Schöllkraut rehabilitiert!
Beinahe unbemerkt gewinnt in diesen Tagen das zu Unrecht geschmähte Schöllkraut seine wohlverdiente Anerkennung zurück. Ganz und gar königlich in Szene gesetzt wurde es während der ersten Tage des Monats Mai. Als goldenes Blüten-Ornament schmückte das Schöllkraut vereint mit stilisierten Gänseblümchen, Acker-Gauchheil und Vergissmeinnicht das weisse Seidenkleid, das Königin Camilla zu ihrer und Charles III. Krönung trug. Nur wenige haben die zarten Blumenstickereien auf dem edlen Stoff wahrgenommen. Alle Welt war von der pompösen Zeremonie beeindruckt. Mit der Auswahl der dargestellten Pflanzen wollten die Königin und der König ihre Liebe zur Natur und ihre Verbundenheit mit der britischen Landschaft Ausdruck verleihen, so eine Verlautbarung des britischen Königshauses. Was für eine königliche Überraschung: das Schöllkraut ist eine typisch britische Pflanze!

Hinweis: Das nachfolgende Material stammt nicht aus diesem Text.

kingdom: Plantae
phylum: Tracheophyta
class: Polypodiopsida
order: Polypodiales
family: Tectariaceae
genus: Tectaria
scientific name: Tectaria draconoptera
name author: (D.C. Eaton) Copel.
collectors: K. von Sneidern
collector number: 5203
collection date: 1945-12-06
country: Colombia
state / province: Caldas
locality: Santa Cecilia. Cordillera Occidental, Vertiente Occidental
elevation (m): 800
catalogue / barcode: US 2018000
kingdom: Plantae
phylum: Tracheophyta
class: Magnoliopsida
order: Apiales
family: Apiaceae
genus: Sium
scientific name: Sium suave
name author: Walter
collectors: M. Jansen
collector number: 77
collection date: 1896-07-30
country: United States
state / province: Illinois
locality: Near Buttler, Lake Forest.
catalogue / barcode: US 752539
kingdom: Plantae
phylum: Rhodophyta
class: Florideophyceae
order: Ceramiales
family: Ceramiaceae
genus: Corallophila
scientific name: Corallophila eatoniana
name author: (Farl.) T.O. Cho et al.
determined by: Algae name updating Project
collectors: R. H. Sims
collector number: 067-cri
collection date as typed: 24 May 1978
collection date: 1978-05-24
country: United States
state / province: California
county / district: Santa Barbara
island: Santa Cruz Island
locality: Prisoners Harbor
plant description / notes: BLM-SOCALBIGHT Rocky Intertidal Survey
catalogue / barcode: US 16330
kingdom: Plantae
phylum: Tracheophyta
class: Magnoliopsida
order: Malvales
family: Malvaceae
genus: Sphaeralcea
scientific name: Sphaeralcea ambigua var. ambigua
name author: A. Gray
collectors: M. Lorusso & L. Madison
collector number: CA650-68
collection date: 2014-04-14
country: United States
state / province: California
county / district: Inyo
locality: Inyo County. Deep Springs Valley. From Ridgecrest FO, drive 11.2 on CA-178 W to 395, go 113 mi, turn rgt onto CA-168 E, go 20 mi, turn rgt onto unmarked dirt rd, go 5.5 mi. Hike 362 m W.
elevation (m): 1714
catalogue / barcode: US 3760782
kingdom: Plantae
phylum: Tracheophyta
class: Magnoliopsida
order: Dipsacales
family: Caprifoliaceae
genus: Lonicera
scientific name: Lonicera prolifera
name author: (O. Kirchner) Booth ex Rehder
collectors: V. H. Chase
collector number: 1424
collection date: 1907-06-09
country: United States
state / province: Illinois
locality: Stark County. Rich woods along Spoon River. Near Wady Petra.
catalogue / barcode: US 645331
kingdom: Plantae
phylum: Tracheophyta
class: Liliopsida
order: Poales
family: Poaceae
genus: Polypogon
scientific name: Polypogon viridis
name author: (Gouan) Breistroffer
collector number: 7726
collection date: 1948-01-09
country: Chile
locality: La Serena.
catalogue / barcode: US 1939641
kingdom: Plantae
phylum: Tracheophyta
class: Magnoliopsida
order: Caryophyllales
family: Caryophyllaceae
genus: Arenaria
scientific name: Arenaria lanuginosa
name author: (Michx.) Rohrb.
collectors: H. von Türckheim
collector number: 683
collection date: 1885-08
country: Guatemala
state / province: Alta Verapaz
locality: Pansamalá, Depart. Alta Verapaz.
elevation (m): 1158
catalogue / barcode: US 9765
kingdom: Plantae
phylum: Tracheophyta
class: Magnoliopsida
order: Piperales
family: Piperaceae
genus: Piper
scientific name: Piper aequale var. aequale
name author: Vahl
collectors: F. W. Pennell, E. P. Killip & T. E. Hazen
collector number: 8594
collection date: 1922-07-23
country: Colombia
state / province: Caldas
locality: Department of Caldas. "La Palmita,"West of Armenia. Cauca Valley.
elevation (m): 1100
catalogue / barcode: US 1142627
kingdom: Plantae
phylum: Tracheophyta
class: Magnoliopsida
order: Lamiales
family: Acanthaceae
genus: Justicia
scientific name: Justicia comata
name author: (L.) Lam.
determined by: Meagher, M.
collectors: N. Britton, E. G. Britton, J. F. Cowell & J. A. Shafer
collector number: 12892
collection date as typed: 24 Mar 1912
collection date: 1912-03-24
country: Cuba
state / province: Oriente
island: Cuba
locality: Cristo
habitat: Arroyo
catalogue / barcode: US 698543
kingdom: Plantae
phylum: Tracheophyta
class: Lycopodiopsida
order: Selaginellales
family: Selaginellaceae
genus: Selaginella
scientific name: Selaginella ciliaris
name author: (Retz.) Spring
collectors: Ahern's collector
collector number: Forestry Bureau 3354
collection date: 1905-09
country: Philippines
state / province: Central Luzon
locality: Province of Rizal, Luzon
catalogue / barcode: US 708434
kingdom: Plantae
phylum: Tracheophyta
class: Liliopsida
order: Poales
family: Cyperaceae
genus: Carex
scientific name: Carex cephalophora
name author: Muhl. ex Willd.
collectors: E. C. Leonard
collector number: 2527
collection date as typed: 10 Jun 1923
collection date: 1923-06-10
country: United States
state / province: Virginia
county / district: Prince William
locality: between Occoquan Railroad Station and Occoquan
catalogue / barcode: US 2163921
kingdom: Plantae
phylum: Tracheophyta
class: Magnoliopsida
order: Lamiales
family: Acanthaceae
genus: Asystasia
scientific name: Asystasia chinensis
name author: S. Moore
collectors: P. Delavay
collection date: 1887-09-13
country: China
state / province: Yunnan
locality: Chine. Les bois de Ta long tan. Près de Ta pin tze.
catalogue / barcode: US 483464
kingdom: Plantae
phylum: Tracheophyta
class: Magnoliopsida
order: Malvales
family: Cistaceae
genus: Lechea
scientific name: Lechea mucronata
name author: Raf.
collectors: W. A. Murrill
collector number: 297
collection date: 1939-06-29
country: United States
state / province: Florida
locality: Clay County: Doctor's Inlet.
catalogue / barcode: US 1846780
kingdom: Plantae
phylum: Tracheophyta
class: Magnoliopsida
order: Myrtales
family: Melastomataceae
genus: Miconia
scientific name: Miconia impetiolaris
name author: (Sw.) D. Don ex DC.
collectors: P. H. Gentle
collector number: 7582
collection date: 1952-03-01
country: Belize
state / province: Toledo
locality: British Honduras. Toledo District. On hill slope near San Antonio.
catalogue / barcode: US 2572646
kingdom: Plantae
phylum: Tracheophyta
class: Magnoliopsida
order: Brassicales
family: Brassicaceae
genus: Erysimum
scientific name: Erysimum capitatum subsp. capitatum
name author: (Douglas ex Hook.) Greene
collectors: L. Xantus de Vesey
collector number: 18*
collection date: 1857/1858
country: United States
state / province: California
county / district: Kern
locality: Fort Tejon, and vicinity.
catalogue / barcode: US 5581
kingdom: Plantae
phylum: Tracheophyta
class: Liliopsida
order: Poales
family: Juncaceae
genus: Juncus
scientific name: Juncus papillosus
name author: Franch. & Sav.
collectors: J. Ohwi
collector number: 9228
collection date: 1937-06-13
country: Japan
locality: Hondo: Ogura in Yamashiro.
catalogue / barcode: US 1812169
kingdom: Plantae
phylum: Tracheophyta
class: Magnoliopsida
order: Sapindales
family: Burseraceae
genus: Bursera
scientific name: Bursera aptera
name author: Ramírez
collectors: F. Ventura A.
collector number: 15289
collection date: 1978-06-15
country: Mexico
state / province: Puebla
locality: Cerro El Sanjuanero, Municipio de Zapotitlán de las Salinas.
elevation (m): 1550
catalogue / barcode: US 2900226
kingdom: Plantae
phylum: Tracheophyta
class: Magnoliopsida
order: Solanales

Still und leise vollzieht sich auch die Rehabilitation des Schöllkrautes an den Ufern des Rheins in Leverkusen. Die Geschäfte mit dem Magen-Darm-Mittel, das Schöllkraut-Extrakte enthält, laufen gut, versichert die Presseabteilung der Bayer AG. Inwiefern die Kunden auf die schöllkrautfreie Variante ausgewichen sind, mag niemand sagen. Die neue Variante, die nach dem Skandal um den Beipackzettel, auf den Markt gebracht wurde, hätte ein abweichendes Wirkungsspektrum. Wen wundert das? Es ist ja kein Schöllkraut drin!
Nach einem langen, feuchten und kalten Frühjahr haben sich die Schöllkräuter in diesem Jahr üppig entfaltet. Lange muss keiner suchen. Es sind sogenannte Rural-Pflanzen. Sie lieben stickstoffreiche Böden. Die finden sich in der Nähe menschlicher Ansiedlungen. Freundliche gelbe Blütenköpfchen nicken im Wind. Brechen ihre Stengel, so tritt milchiger gelblich-orangefarbener Saft aus, der durch Auftragen auf die Haut Warzen beseitigen kann. Von dieser Fähigkeit leitet sich die ziemlich grobe Bezeichnung des Schöllkrauts als Warzenkraut ab.